Public relations ‘vertical’ vs bottom-up initiatives

This is a comment [ru] from a current MVD employee and a participant in the forum, about the order to conduct the search and the attempt to bring a criminal case against the creator of the forum:

The creation of the forum to counterbalance the official MVD site does not contradict the existing legal system. The forum's aim was not to spread lies or offensive data in relation to the Central Apparatus of the MVD. The individuals who spread such data bear the responsibility regardless of whatever site it was distributed on. Therefore, the site's creators cannot be responsible for any offensive language or slander written by one of the site's users. Find those who spread it. An explanation of the specific procedures of the MVD subdivisions can be accessed openly in textbooks on legal procedure, criminal investigation, the MVD's administrative work etc. In the forum secret government data was not expanded upon and had appeared accidentally before being quickly removed by the administration.

Transparency, as a principle of the work of our government, is one stipulated by our Constitution and by the law on government service. The suppression of transparency is a direct encroachment on the legal foundation of the country where you live. Your decision is unlawful. We would like to forewarn you that the regular participants in the forum are not only MVD employees but simple citizens, the mass media and deputies of the Duma who serve the government of the Russian Federation and its Constitution. Unlawful attempts to close the forum or persecute their creators could incite people to turn to the General Prosecutor's body, the State Duma, the President of the Russian Federation, international organisations, including group and mass acts of protests. I call on you to prevent unlawful actions. Your challenge to propose a way of leading negotiations has been set.
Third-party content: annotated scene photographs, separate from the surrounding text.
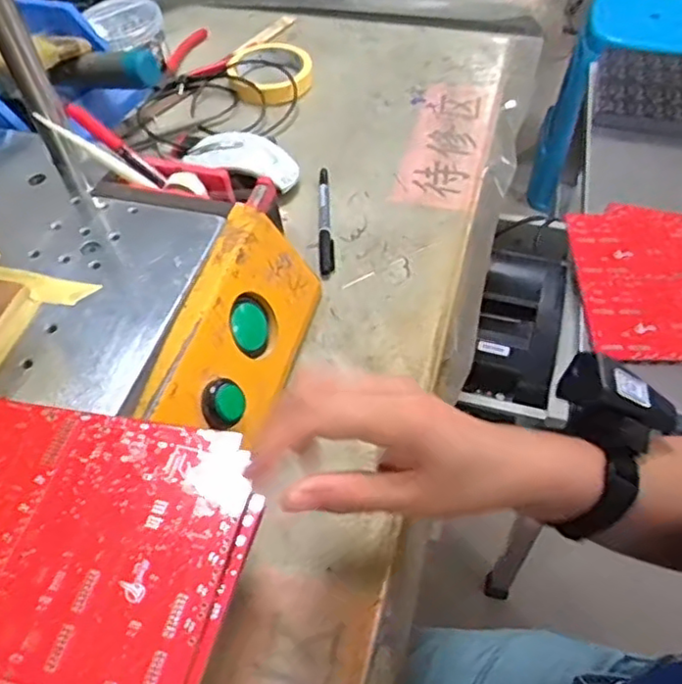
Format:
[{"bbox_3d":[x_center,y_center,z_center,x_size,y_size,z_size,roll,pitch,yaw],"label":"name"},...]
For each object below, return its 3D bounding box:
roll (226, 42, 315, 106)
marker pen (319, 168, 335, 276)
[{"bbox_3d":[-0.080,-0.304,0.739,0.097,0.020,0.104,-1,53,2],"label":"roll"},{"bbox_3d":[-0.014,-0.115,0.606,0.013,0.010,0.134,-2,53,1],"label":"marker pen"}]

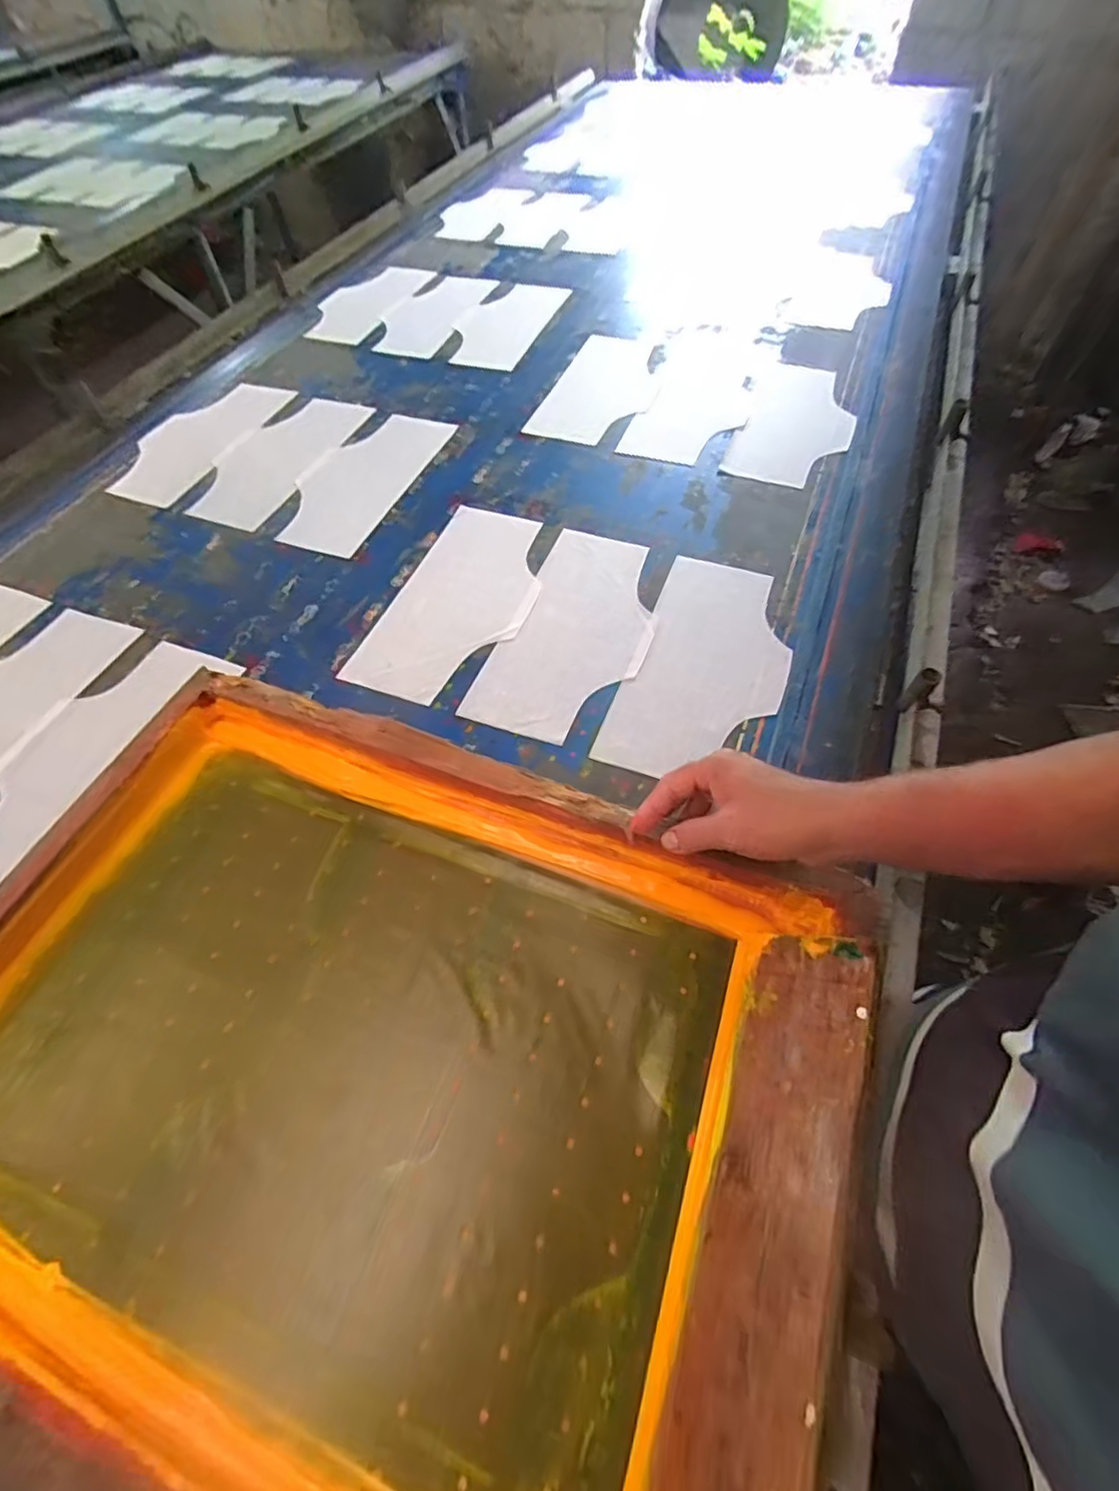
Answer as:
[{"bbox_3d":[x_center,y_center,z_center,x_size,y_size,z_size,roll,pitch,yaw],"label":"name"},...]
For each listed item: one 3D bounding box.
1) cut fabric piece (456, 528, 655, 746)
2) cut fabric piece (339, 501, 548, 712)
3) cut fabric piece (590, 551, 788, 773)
[{"bbox_3d":[0.022,-0.139,0.725,0.163,0.009,0.318,16,58,10],"label":"cut fabric piece"},{"bbox_3d":[-0.117,-0.183,0.762,0.165,0.010,0.322,17,59,11],"label":"cut fabric piece"},{"bbox_3d":[0.169,-0.092,0.689,0.162,0.006,0.324,19,59,12],"label":"cut fabric piece"}]

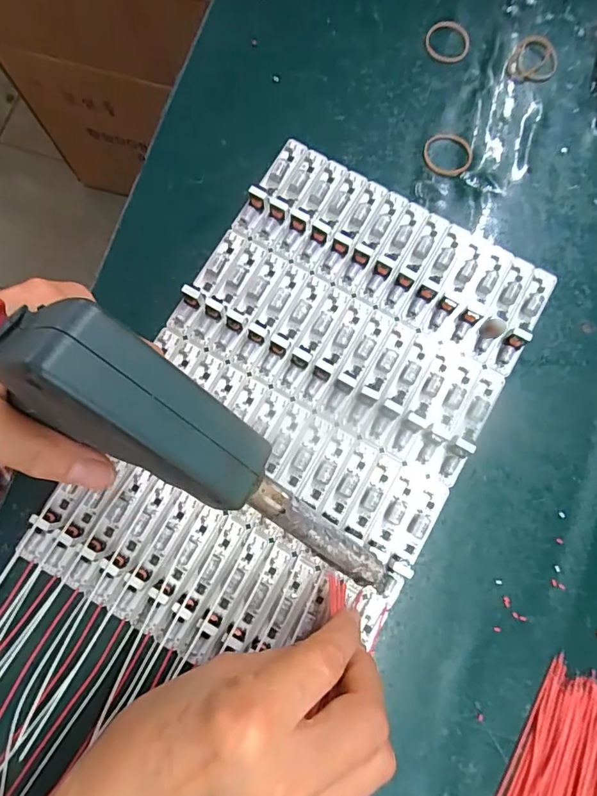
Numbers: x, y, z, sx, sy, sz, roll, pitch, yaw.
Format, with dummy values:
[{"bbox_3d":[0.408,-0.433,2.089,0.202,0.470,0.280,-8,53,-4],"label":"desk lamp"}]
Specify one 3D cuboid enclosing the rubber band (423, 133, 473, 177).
[{"bbox_3d":[0.098,-0.160,0.301,0.031,0.004,0.029,0,79,0],"label":"rubber band"}]

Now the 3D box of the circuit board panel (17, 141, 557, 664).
[{"bbox_3d":[0.003,0.004,0.266,0.188,0.013,0.293,30,81,5],"label":"circuit board panel"}]

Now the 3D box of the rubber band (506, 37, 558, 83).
[{"bbox_3d":[0.163,-0.232,0.318,0.032,0.004,0.042,22,80,4],"label":"rubber band"}]

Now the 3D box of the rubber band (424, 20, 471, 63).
[{"bbox_3d":[0.103,-0.246,0.317,0.030,0.004,0.031,19,80,3],"label":"rubber band"}]

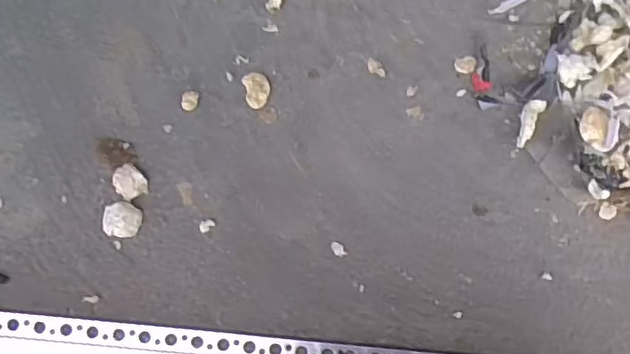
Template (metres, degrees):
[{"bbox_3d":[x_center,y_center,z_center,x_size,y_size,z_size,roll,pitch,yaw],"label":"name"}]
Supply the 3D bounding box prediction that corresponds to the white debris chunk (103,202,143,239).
[{"bbox_3d":[-0.151,0.033,0.466,0.028,0.006,0.027,-1,73,-3],"label":"white debris chunk"}]

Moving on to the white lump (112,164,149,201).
[{"bbox_3d":[-0.147,0.004,0.473,0.024,0.009,0.027,-35,78,-12],"label":"white lump"}]

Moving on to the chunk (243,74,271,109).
[{"bbox_3d":[-0.049,-0.074,0.508,0.022,0.007,0.031,-13,74,-6],"label":"chunk"}]

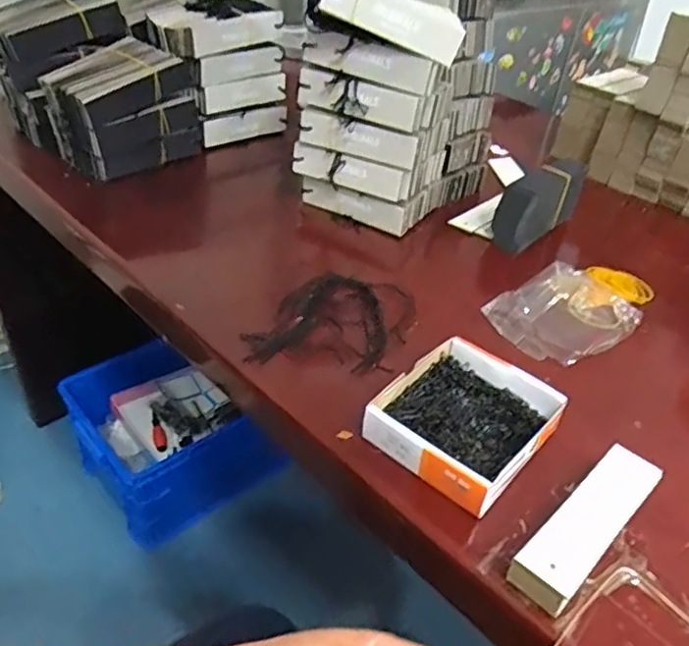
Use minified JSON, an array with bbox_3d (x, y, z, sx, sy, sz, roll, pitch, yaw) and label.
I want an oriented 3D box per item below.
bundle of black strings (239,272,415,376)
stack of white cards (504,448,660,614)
[{"bbox_3d":[-0.007,0.002,0.524,0.117,0.021,0.131,14,39,10],"label":"bundle of black strings"},{"bbox_3d":[0.150,0.123,0.373,0.127,0.024,0.033,-28,49,-36],"label":"stack of white cards"}]

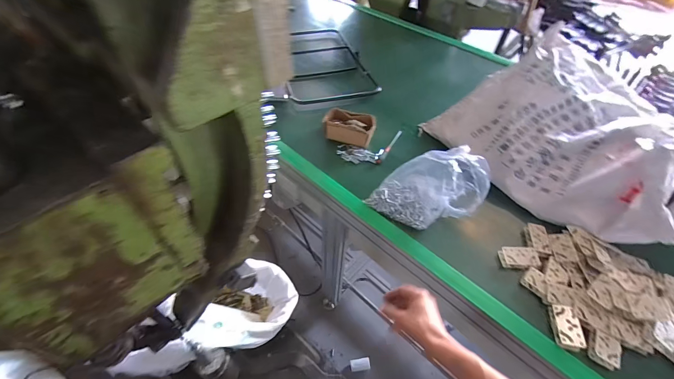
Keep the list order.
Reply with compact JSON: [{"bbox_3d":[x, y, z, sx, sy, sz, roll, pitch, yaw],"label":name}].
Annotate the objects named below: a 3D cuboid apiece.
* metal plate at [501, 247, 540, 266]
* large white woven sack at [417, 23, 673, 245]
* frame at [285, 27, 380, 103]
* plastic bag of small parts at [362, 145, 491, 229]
[{"bbox_3d":[0.422,0.153,0.701,0.081,0.011,0.046,3,50,0],"label":"metal plate"},{"bbox_3d":[0.732,-0.128,0.821,0.608,0.212,0.746,-20,54,-19],"label":"large white woven sack"},{"bbox_3d":[-0.063,-0.532,1.250,0.338,0.029,0.541,-11,51,-11],"label":"frame"},{"bbox_3d":[0.218,-0.011,0.724,0.234,0.178,0.154,31,55,21],"label":"plastic bag of small parts"}]

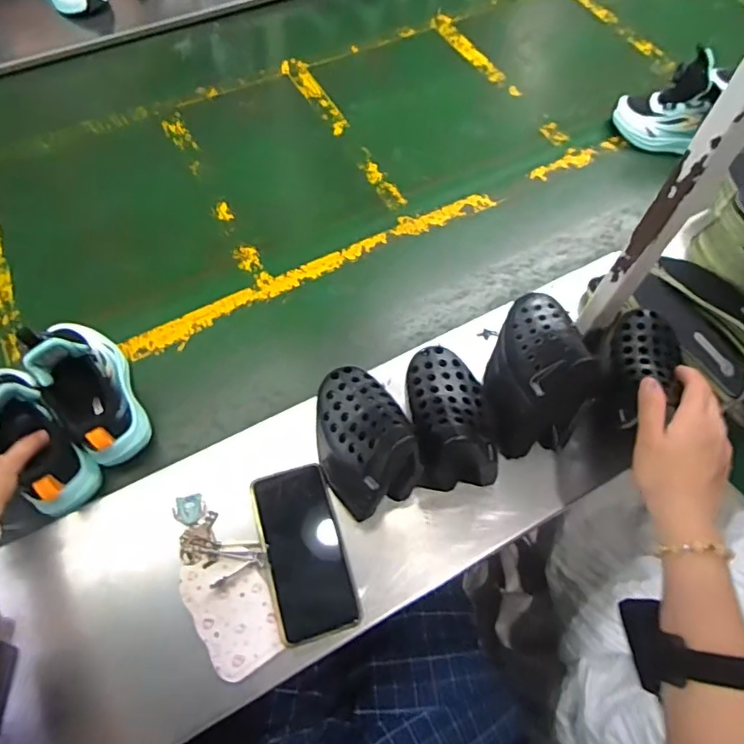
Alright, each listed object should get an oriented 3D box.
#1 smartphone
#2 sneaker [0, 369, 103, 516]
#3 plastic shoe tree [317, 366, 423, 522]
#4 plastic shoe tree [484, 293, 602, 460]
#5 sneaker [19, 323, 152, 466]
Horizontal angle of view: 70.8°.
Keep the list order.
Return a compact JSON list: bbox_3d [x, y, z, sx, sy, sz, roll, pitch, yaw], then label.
[{"bbox_3d":[-0.065,0.172,0.507,0.074,0.007,0.156,-11,66,-16],"label":"smartphone"},{"bbox_3d":[-0.336,0.073,0.512,0.070,0.061,0.153,-32,102,-16],"label":"sneaker"},{"bbox_3d":[-0.010,0.061,0.508,0.083,0.106,0.128,-20,65,-12],"label":"plastic shoe tree"},{"bbox_3d":[0.169,0.012,0.549,0.096,0.144,0.136,18,63,7],"label":"plastic shoe tree"},{"bbox_3d":[-0.308,0.007,0.561,0.071,0.133,0.174,-31,68,-17],"label":"sneaker"}]

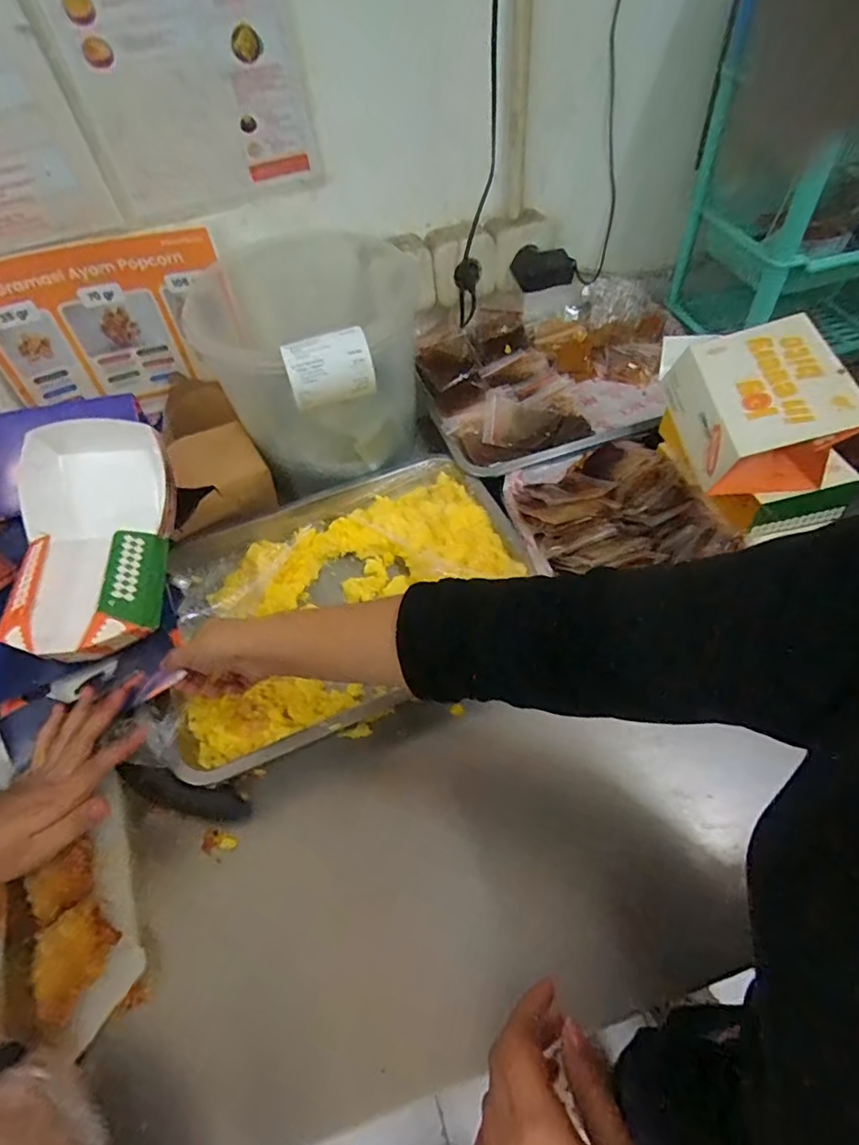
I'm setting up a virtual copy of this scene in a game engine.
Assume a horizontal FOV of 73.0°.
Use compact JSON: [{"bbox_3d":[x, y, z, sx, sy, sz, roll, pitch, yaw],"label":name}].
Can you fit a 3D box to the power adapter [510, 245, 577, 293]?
[{"bbox_3d":[0.147,-0.392,0.745,0.075,0.039,0.033,-4,52,2],"label":"power adapter"}]

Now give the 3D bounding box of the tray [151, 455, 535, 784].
[{"bbox_3d":[-0.094,0.028,0.623,0.388,0.050,0.299,-20,53,-10],"label":"tray"}]

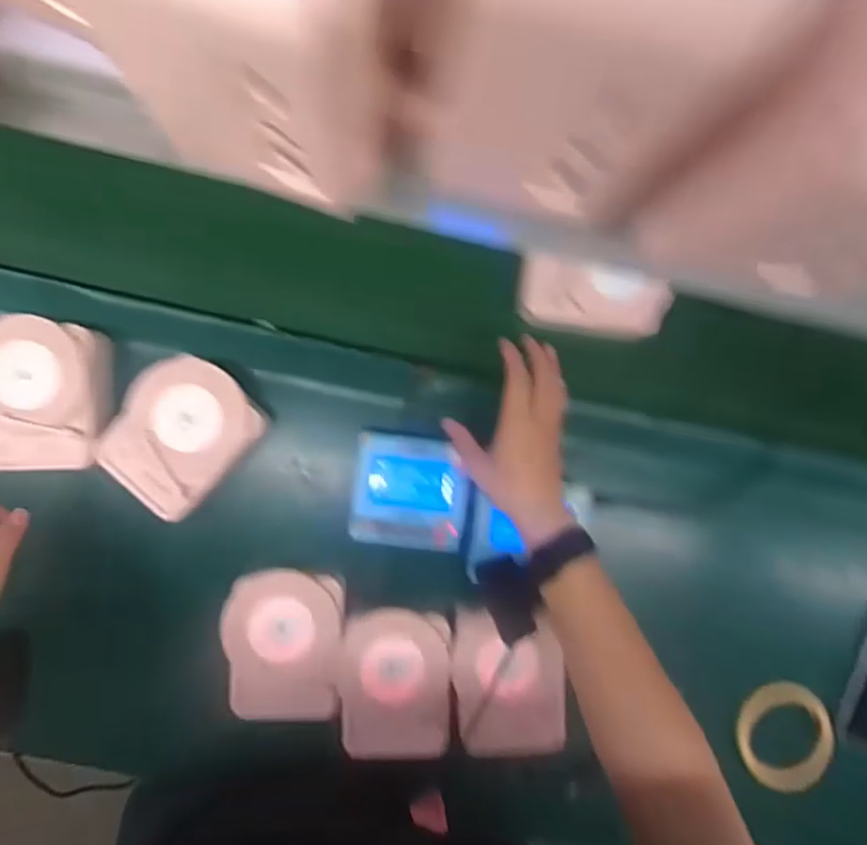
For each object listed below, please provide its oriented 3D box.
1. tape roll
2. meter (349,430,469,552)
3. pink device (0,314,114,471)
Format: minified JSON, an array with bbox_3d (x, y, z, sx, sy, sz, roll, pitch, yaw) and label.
[{"bbox_3d":[0.353,0.313,0.630,0.102,0.019,0.099,0,90,-4],"label":"tape roll"},{"bbox_3d":[-0.022,0.065,0.589,0.102,0.045,0.101,7,89,-4],"label":"meter"},{"bbox_3d":[-0.347,-0.024,0.557,0.108,0.036,0.129,4,90,-4],"label":"pink device"}]

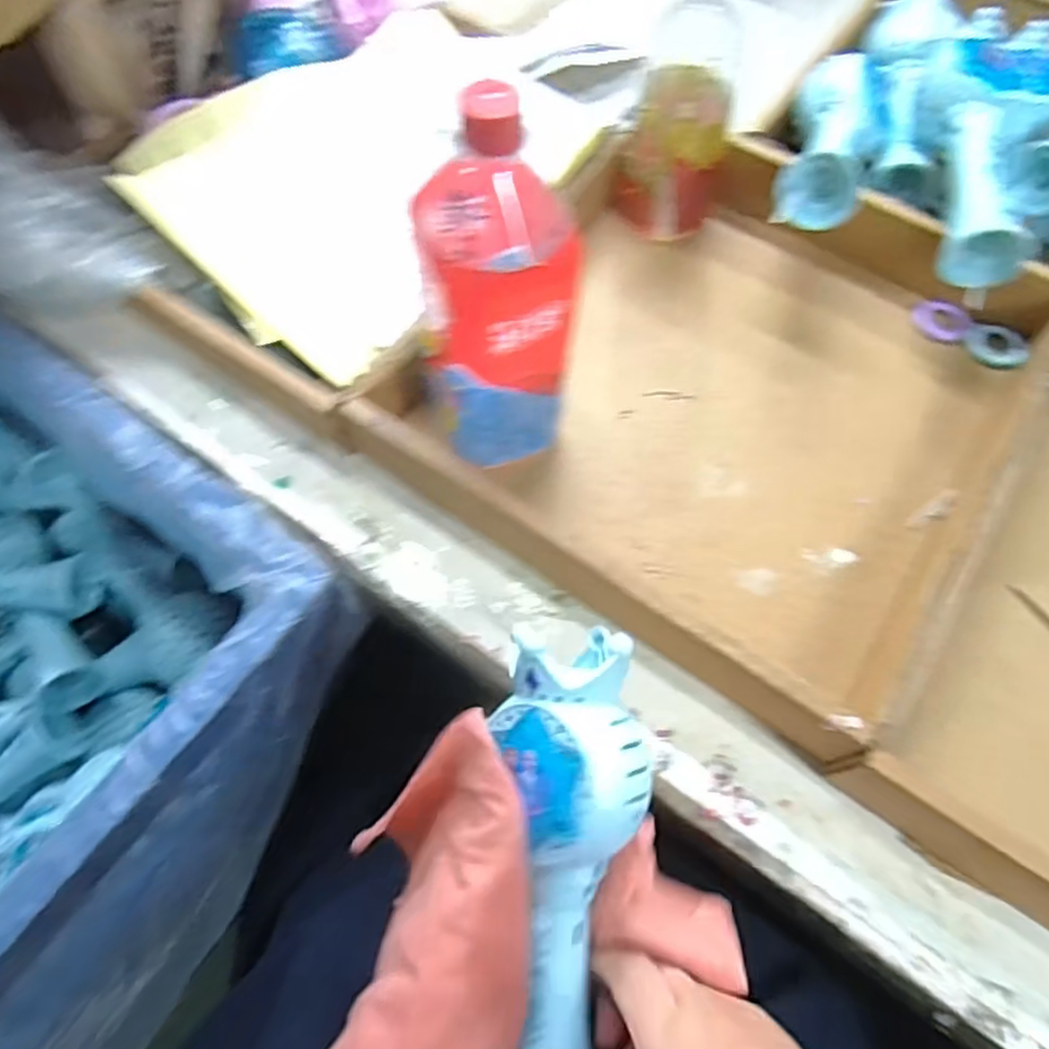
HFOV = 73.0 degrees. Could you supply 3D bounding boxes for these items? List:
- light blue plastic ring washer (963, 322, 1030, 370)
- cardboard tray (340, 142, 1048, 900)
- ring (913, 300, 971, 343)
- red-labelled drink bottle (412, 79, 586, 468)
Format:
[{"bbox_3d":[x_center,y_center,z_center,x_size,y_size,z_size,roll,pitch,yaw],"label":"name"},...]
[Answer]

The reaction of the activists on the forum at the attempt to close it down and put pressure on its creators was interesting. By a way of a counter action the particpants began discussing registering the forum as a non-profit organisation and including former employees of the MVD. One of the participants of the forum, Plastun wrote [ru]:

With a such resistance movement it would be more efficient to oppose [the attempts of closure], since such associations would be able to defend members’ rights by representing their interests in law-enforcement bodies whatever their level and to defend the rights of those who still work, simply by receiving information about rights infringements and making a claim on their behalf.

In reply to this, the creator of the forum clarifies [ru] “This idea is already in motion I would say”.

And so what will we get as a result? An uninteresting, boring group on the social network Vkontakte, created by official MVD structures and an attempt to shut down and pressure the lively and interesting forum of MVD employees. Alas, this is a widespread bureaucratic practice, as one of the participants, Begemot, noted [ru]:

There is a police PR department. It is a powerful organization of several thousand employees, with salaries and full expenses which has, at least, twenty to thirty experienced specialists who occupy themselves with backing the online image of the MVD. […] At one point in time a lieutenant colonel [Vorobiev] […] creates a site which gathers a group of like-minded people, with only a pitiful budget (in ministry terms) and the site becomes the COUNTERBALANCE for the whole bulky official MVD site, which cost… but yes we're not talking about money and neither is it the question at hand. The question is a person. And  a professional. […] A first class professional who had established, almost single-handedly and almost without a budget, the competition to the whole MVD department!